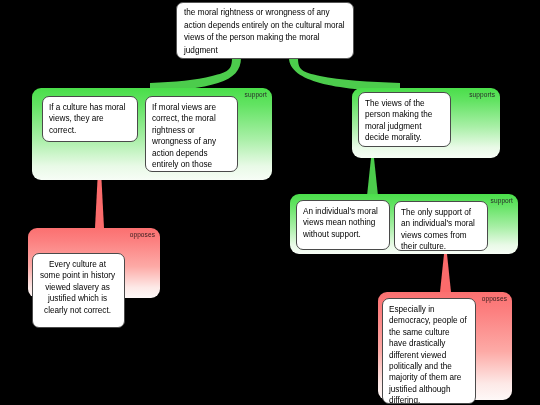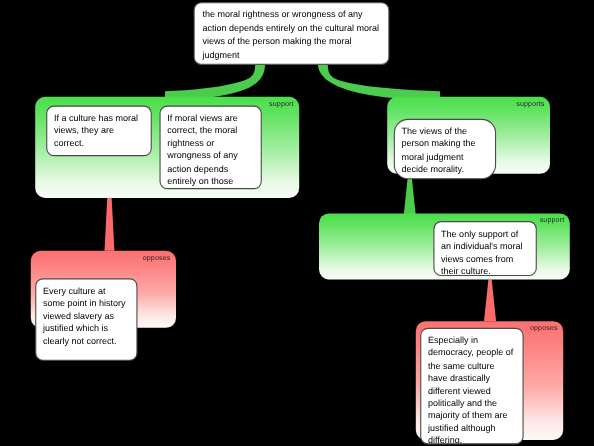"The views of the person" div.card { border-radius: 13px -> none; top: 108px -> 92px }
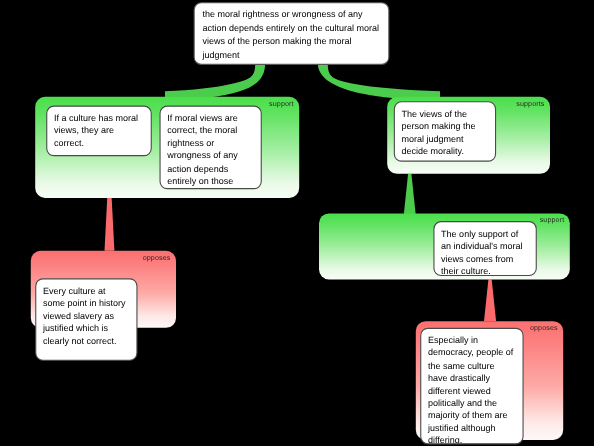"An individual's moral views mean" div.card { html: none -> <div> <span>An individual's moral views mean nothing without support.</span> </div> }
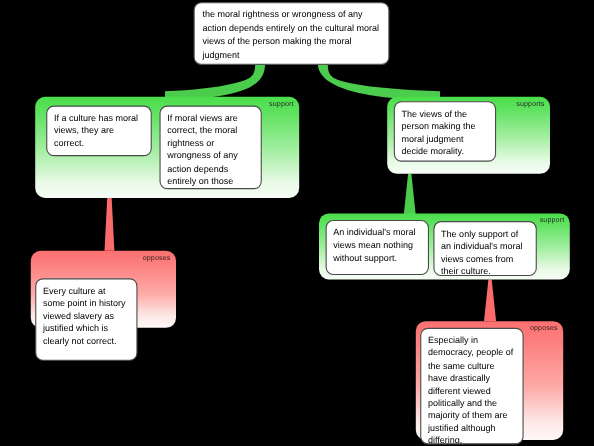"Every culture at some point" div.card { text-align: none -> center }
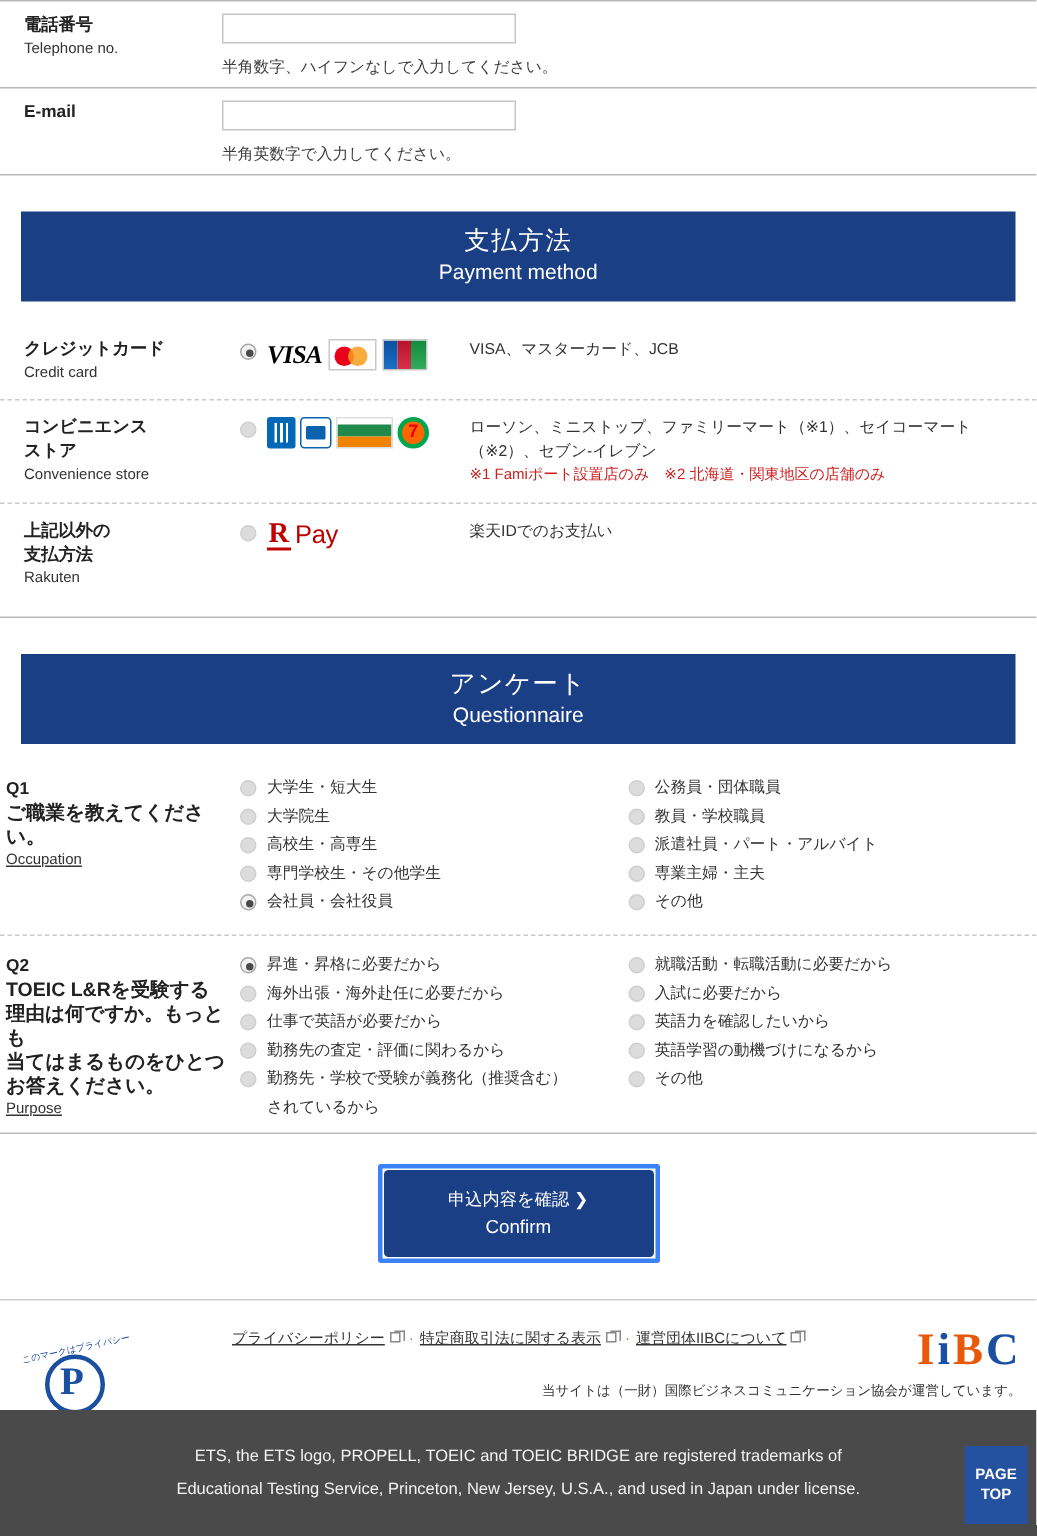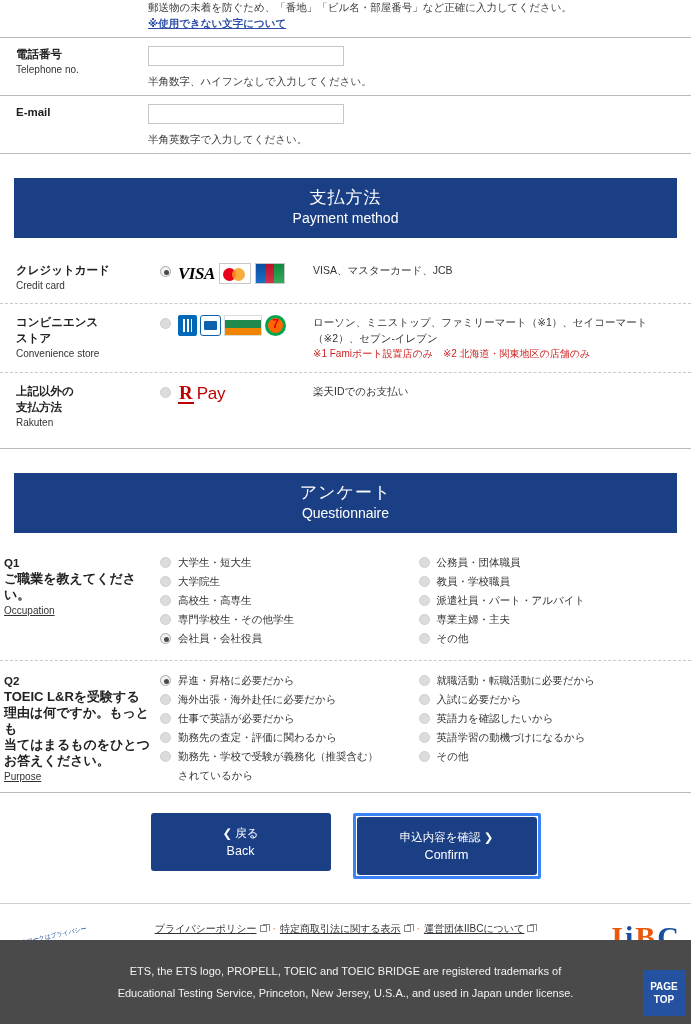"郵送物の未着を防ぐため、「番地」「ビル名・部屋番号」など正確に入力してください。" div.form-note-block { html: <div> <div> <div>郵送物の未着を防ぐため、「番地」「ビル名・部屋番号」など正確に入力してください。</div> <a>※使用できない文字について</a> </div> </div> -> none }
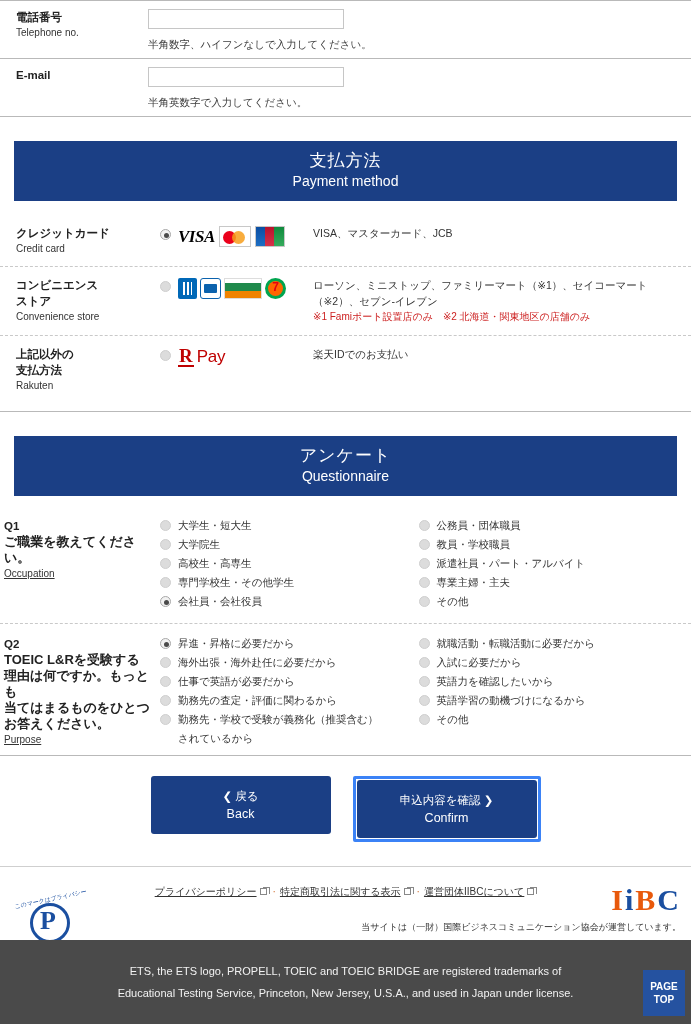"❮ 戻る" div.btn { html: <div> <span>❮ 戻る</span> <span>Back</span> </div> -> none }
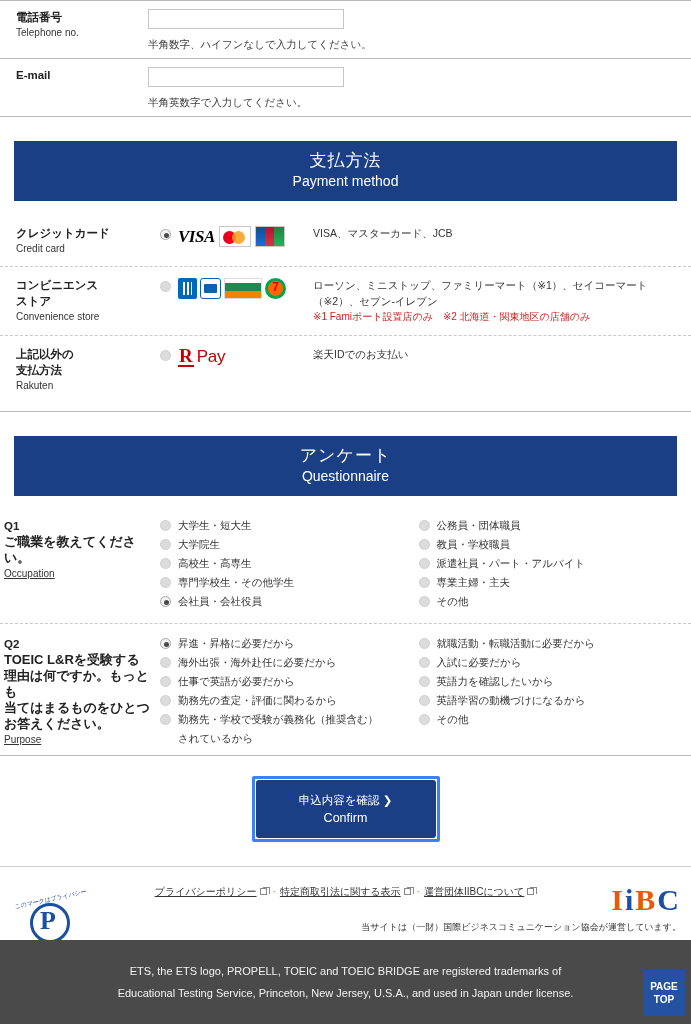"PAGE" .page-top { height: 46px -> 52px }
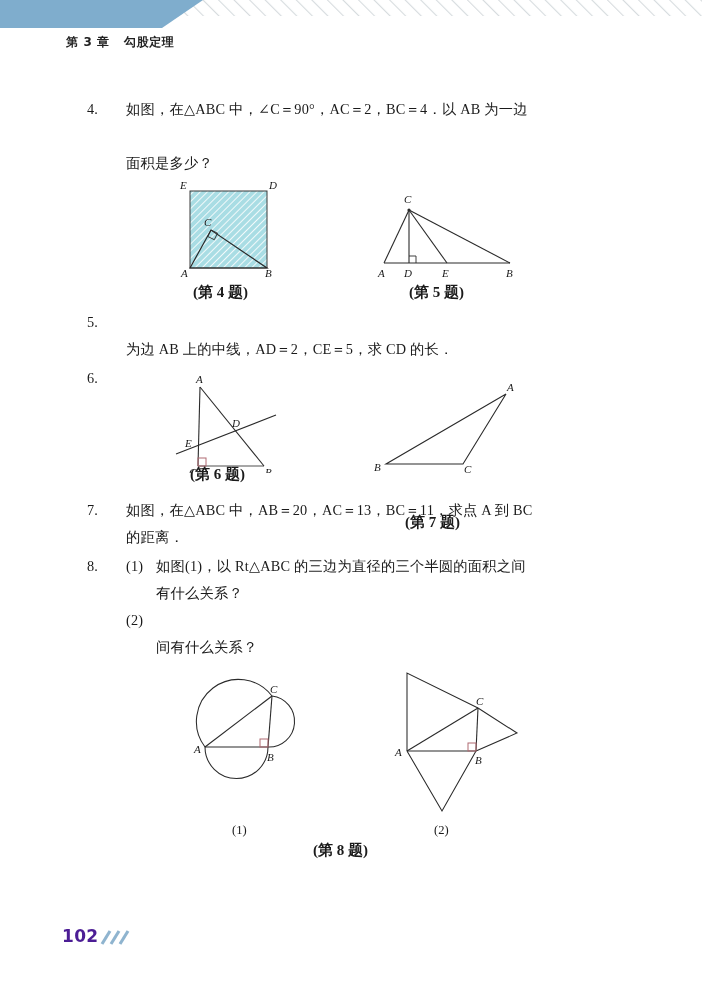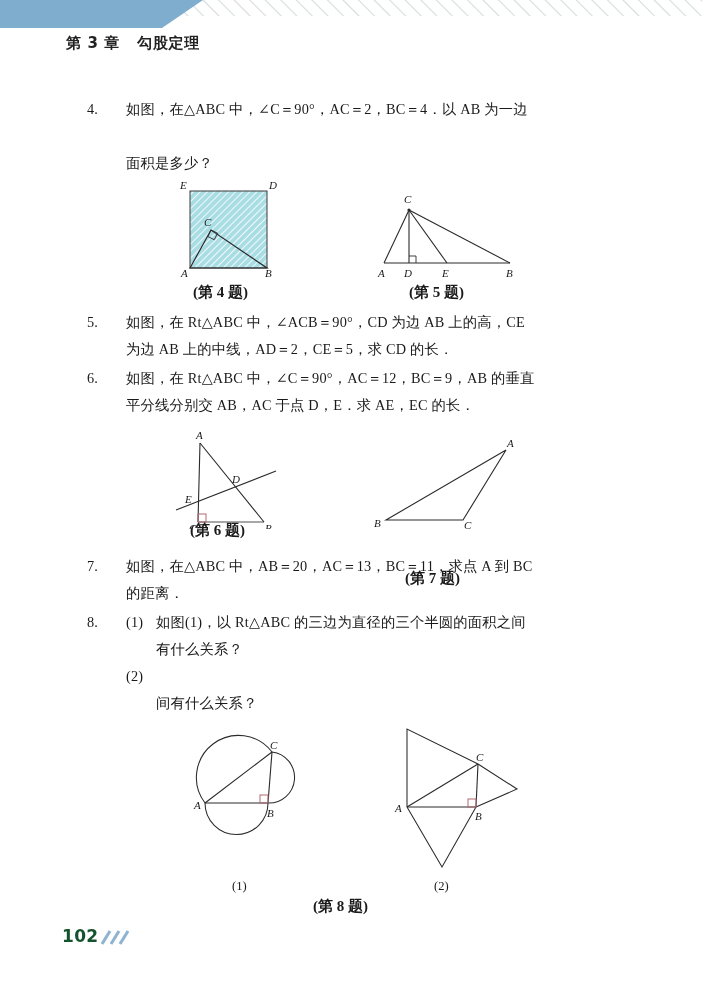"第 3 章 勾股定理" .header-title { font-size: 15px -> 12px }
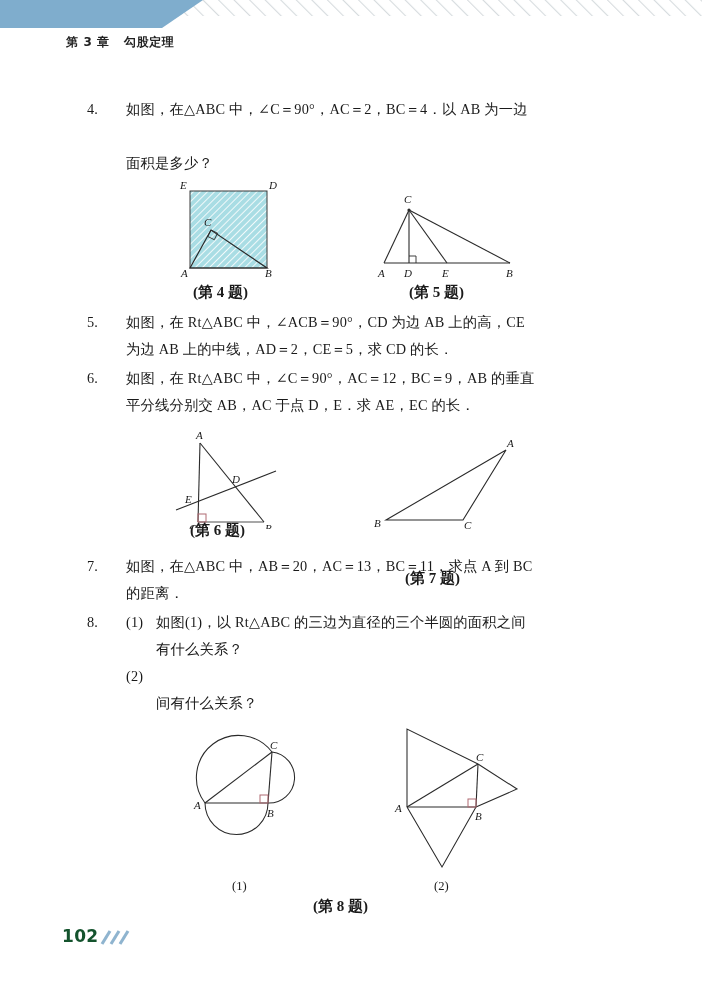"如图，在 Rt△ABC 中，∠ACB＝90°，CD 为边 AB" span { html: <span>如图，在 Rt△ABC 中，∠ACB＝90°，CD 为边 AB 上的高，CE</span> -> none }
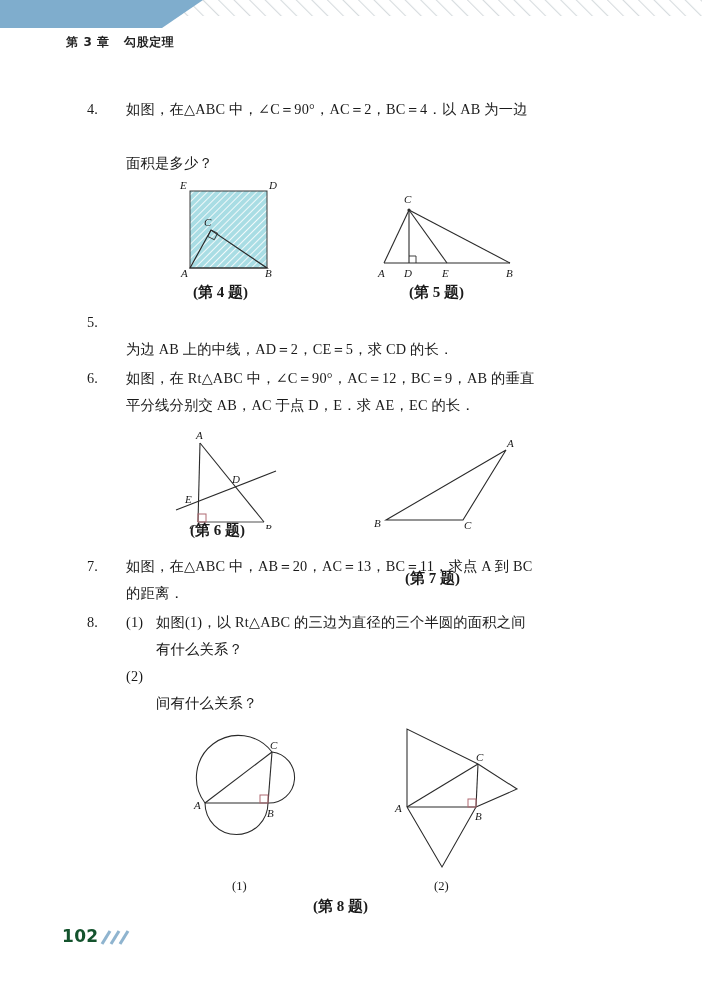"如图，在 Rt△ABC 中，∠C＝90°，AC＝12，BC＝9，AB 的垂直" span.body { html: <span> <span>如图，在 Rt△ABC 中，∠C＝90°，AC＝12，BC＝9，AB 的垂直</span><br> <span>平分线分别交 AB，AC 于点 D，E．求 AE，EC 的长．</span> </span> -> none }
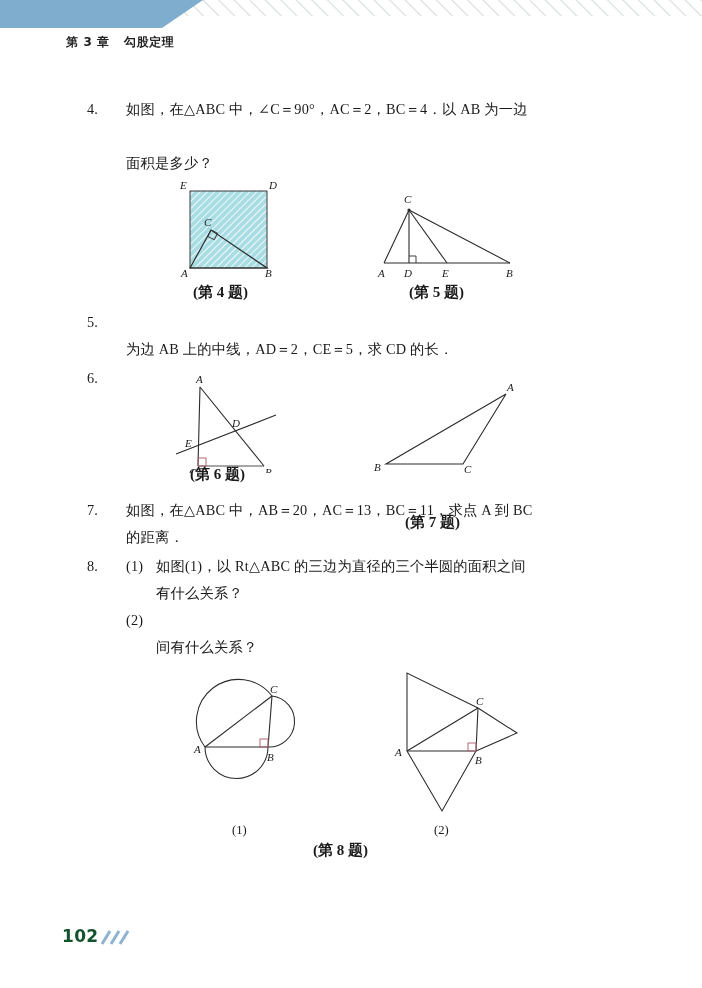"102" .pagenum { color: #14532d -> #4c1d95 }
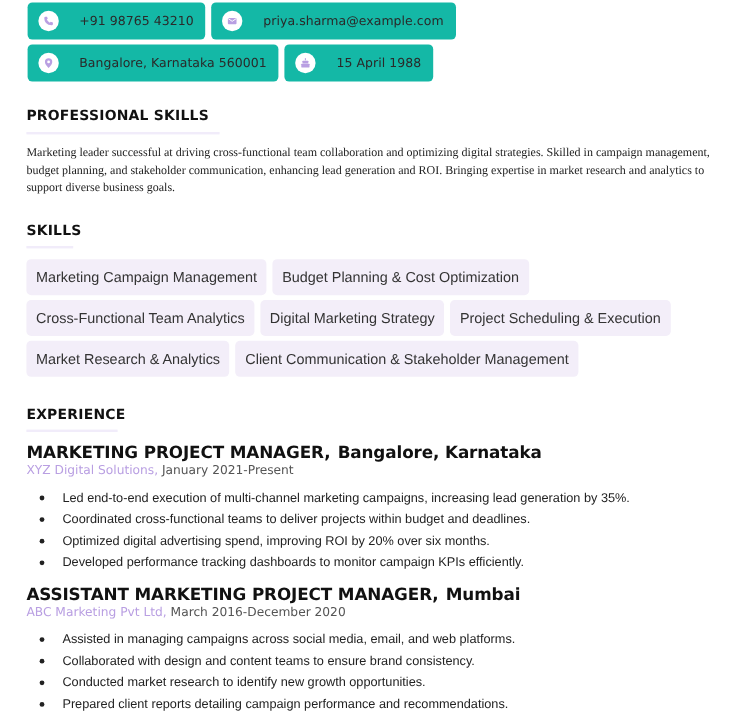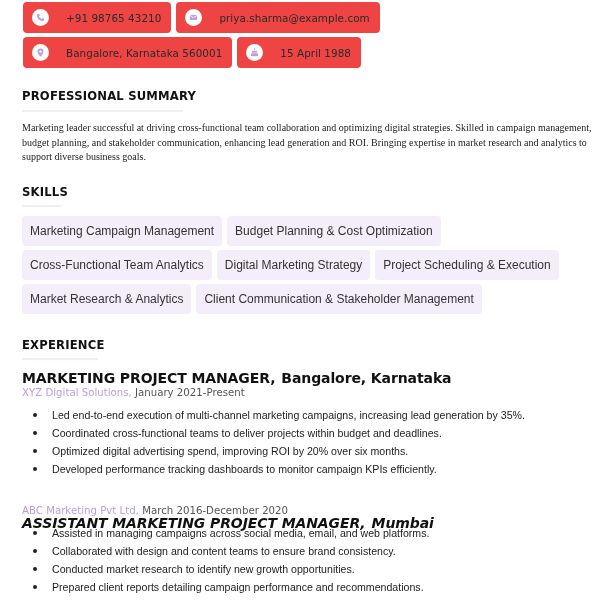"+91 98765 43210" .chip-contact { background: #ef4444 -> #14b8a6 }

#### WHAT TO PRODUCE
Return the whole listing, word for word, and leave out every picture.

#### ANSWER FOR THE TASK
"The views of the person" div.card { border-radius: 13px -> none; top: 108px -> 92px }
"An individual's moral views mean" div.card { html: none -> <div> <span>An individual's moral views mean nothing without support.</span> </div> }
"Every culture at some point" div.card { text-align: none -> center }
"郵送物の未着を防ぐため、「番地」「ビル名・部屋番号」など正確に入力してください。" div.form-note-block { html: <div> <div> <div>郵送物の未着を防ぐため、「番地」「ビル名・部屋番号」など正確に入力してください。</div> <a>※使用できない文字について</a> </div> </div> -> none }
"❮ 戻る" div.btn { html: <div> <span>❮ 戻る</span> <span>Back</span> </div> -> none }
"PAGE" .page-top { height: 46px -> 52px }
"第 3 章 勾股定理" .header-title { font-size: 15px -> 12px }
"如图，在 Rt△ABC 中，∠ACB＝90°，CD 为边 AB" span { html: <span>如图，在 Rt△ABC 中，∠ACB＝90°，CD 为边 AB 上的高，CE</span> -> none }
"如图，在 Rt△ABC 中，∠C＝90°，AC＝12，BC＝9，AB 的垂直" span.body { html: <span> <span>如图，在 Rt△ABC 中，∠C＝90°，AC＝12，BC＝9，AB 的垂直</span><br> <span>平分线分别交 AB，AC 于点 D，E．求 AE，EC 的长．</span> </span> -> none }
"102" .pagenum { color: #14532d -> #4c1d95 }
"+91 98765 43210" .chip-contact { background: #ef4444 -> #14b8a6 }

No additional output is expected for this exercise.